Czech theologist and historian

Eva Romana Melmuková (née Šašecí; 25 February 1932 – 5 November 2022) was a Czech Lutheran theologian and historian.

==Biography==
She was born in Rome, where her father was posted as a representative of Czechoslovakia to International Institute of Agriculture. Her parents suffered from multiple miscarriages and still-births prior to her birth, hence they considered the birth of a living child "a miracle". The baby was, nonetheless, weak and the family was advised by doctors to leave Rome as soon as possible as the baby coped poorly with Mediterranean climate. In December 1932, the family returned to their home country, first to Jihlava and later to Prague.

Melmuková studied at Jan Neruda Grammar School in Prague. Following her graduation in 1950, she studied at the Evangelical Theology faculty of Charles University as well as the Faculty of Art. She graduated in theology in 1954. After graduation, she became the vicar of the Smíchov of Prague.

In 1957 her father was arrested and later convicted in a show trial. Melmuková was unable to continue to work as a cleric and for nearly 30 years she worked various odd jobs.
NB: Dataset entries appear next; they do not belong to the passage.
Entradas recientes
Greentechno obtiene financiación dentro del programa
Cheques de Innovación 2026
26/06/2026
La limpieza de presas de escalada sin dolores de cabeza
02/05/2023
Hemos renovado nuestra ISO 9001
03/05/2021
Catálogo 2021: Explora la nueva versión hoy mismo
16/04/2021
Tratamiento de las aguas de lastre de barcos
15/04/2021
She even had to study high school again, graduating in 1961. Although the regime tried to force her to work as an informant by threatening to keep her father in jail despite his ill health, she refused to fulfill assigned tasks.

In 1986 she was again allowed to return to her clerical work. In 1989 she was among the founders of Civic Forum opposition party in Telč, where her family originally came from and where she lived the last years of her life. She won the first free mayoral election in Telč in 1990, but refused to become the mayor, preferring to only be a part of town council and focus on her research and teaching.

From 1990 to 1995 she taught church history at the Charles University. In addition to religion, she was interested in the 17th and 18th century Czech history, urbanization and folk architecture.